Neurology. 1990 Nov;40(11):1779-82. doi: 10.1212/wnl.40.11.1779.
A 19-year-old woman with mild myopathic symptoms from age 6 and fasting intolerance presented with a Reye-like syndrome and a myopathy. Investigations disclosed a lipid storage myopathy, type II glutaric acidemia, and carnitine deficiency in skeletal muscle. Riboflavin and carnitine treatment corrected the metabolic abnormalities and she improved clinically. She later died from pulmonary complications secondary to aspiration. Subsequent studies established electron transfer flavoprotein: ubiquinone oxidoreductase (ETF:QO) deficiency (fibroblast ETF:QO activity was 2.9 mU/mg, normal range is 14.1 +/- 3.8 mU/mg) as the cause of her illness. This is the first documented case of ETF:QO diagnosed in an adult.

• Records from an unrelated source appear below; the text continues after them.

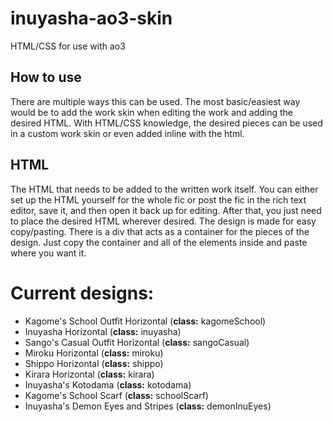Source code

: # inuyasha-ao3-skin
HTML/CSS for use with ao3

## How to use
There are multiple ways this can be used. The most basic/easiest way would be
to add the work skin when editing the work and adding the desired HTML. With
HTML/CSS knowledge, the desired pieces can be used in a custom work skin or
even added inline with the html.

## HTML
The HTML that needs to be added to the written work itself. You can either set
up the HTML yourself for the whole fic or post the fic in the rich text editor,
save it, and then open it back up for editing. After that, you just need to place
the desired HTML wherever desired. The design is made for easy copy/pasting. There
is a div that acts as a container for the pieces of the design. Just copy the
container and all of the elements inside and paste where you want it.

# Current designs:
- Kagome's School Outfit Horizontal (**class:** kagomeSchool)
- Inuyasha Horizontal (**class:** inuyasha)
- Sango's Casual Outfit Horizontal (**class:** sangoCasual)
- Miroku Horizontal (**class:** miroku)
- Shippo Horizontal (**class:** shippo)
- Kirara Horizontal (**class:** kirara)
- Inuyasha's Kotodama (**class:** kotodama)
- Kagome's School Scarf (**class:** schoolScarf)
- Inuyasha's Demon Eyes and Stripes (**class:** demonInuEyes)
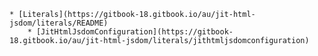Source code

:     * [Literals](https://gitbook-18.gitbook.io/au/jit-html-jsdom/literals/README)
        * [JitHtmlJsdomConfiguration](https://gitbook-18.gitbook.io/au/jit-html-jsdom/literals/jithtmljsdomconfiguration)
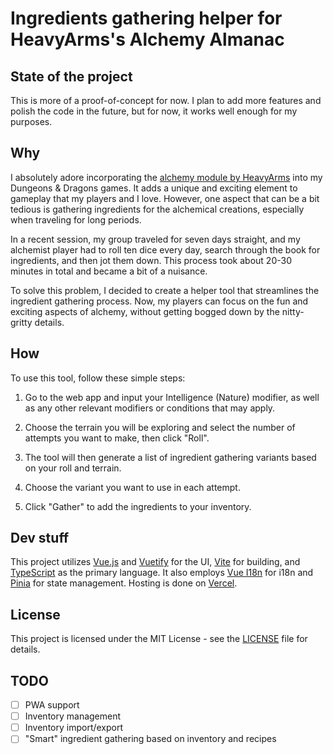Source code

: # Ingredients gathering helper for HeavyArms's Alchemy Almanac

## State of the project

This is more of a proof-of-concept for now. I plan to add more features and polish the code in the future, but for now, it works well enough for my purposes.

## Why

I absolutely adore incorporating the [alchemy module by HeavyArms](https://www.heavyarms.com/products/alchemy) into my Dungeons & Dragons games. It adds a unique and exciting element to gameplay that my players and I love. However, one aspect that can be a bit tedious is gathering ingredients for the alchemical creations, especially when traveling for long periods.

In a recent session, my group traveled for seven days straight, and my alchemist player had to roll ten dice every day, search through the book for ingredients, and then jot them down. This process took about 20-30 minutes in total and became a bit of a nuisance.

To solve this problem, I decided to create a helper tool that streamlines the ingredient gathering process. Now, my players can focus on the fun and exciting aspects of alchemy, without getting bogged down by the nitty-gritty details.

## How

To use this tool, follow these simple steps:

1. Go to the web app and input your Intelligence (Nature) modifier, as well as any other relevant modifiers or conditions that may apply.

1. Choose the terrain you will be exploring and select the number of attempts you want to make, then click "Roll".

1. The tool will then generate a list of ingredient gathering variants based on your roll and terrain.

1. Choose the variant you want to use in each attempt.

1. Click "Gather" to add the ingredients to your inventory.

## Dev stuff

This project utilizes [Vue.js](https://vuejs.org) and [Vuetify](https://vuetifyjs.com) for the UI, [Vite](https://vitest.dev) for building, and [TypeScript](https://www.typescriptlang.org) as the primary language. It also employs [Vue I18n](https://vue-i18n.intlify.dev) for i18n and [Pinia](https://pinia.vuejs.org) for state management. Hosting is done on [Vercel](https://vercel.com).

## License

This project is licensed under the MIT License - see the [LICENSE](LICENSE) file for details.

## TODO

- [ ] PWA support
- [ ] Inventory management
- [ ] Inventory import/export
- [ ] "Smart" ingredient gathering based on inventory and recipes
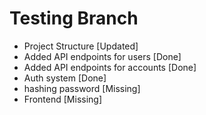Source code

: # Testing Branch
* Project Structure [Updated]
* Added API endpoints for users [Done]
* Added API endpoints for accounts [Done]
* Auth system [Done]
* hashing password [Missing]
* Frontend [Missing]
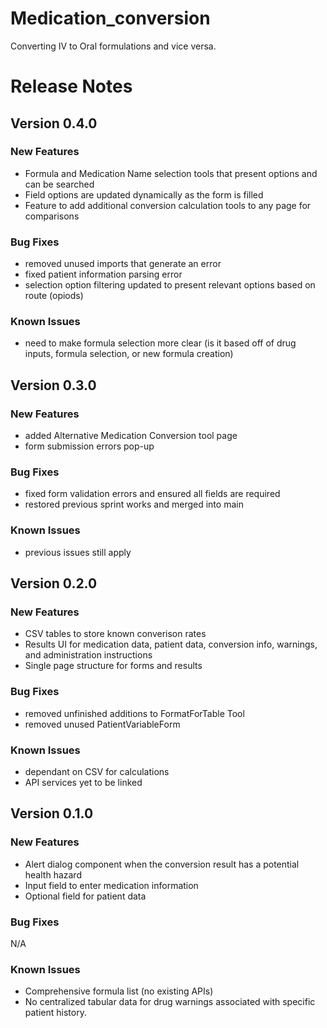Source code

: # Medication_conversion
Converting IV to Oral formulations and vice versa.

# Release Notes

## Version 0.4.0

### New Features
- Formula and Medication Name selection tools that present options and can be searched
- Field options are updated dynamically as the form is filled
- Feature to add additional conversion calculation tools to any page for comparisons

  
### Bug Fixes
- removed unused imports that generate an error
- fixed patient information parsing error
- selection option filtering updated to present relevant options based on route (opiods)

### Known Issues
- need to make formula selection more clear (is it based off of drug inputs, formula selection, or new formula creation)

## Version 0.3.0

### New Features
- added Alternative Medication Conversion tool page
- form submission errors pop-up

  
### Bug Fixes
- fixed form validation errors and ensured all fields are required
- restored previous sprint works and merged into main

### Known Issues
- previous issues still apply

## Version 0.2.0

### New Features
- CSV tables to store known converison rates
- Results UI for medication data, patient data, conversion info, warnings, and administration instructions
- Single page structure for forms and results
  
### Bug Fixes
- removed unfinished additions to FormatForTable Tool
- removed unused PatientVariableForm

### Known Issues
- dependant on CSV for calculations
- API services yet to be linked


## Version 0.1.0

### New Features
- Alert dialog component when the conversion result has a potential health hazard
- Input field to enter medication information
- Optional field for patient data
  
### Bug Fixes
N/A

### Known Issues
- Comprehensive formula list (no existing APIs)
- No centralized tabular data for drug warnings associated with specific patient history.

一名自6岁起出现轻度肌病症状且不耐受禁食的19岁女性,表现出类似瑞氏综合征和肌病的症状。检查发现为脂质贮积性肌病、II型戊二酸血症以及骨骼肌肉碱缺乏。核黄素和肉碱治疗纠正了代谢异常,她的临床症状有所改善。她后来死于误吸继发的肺部并发症。后续研究确定电子传递黄素蛋白:泛醌氧化还原酶(ETF:QO)缺乏(成纤维细胞ETF:QO活性为2.9 mU/mg,正常范围为14.1 +/- 3.8 mU/mg)为其病因。这是首例记录在案的成年患者被诊断为ETF:QO缺乏的病例。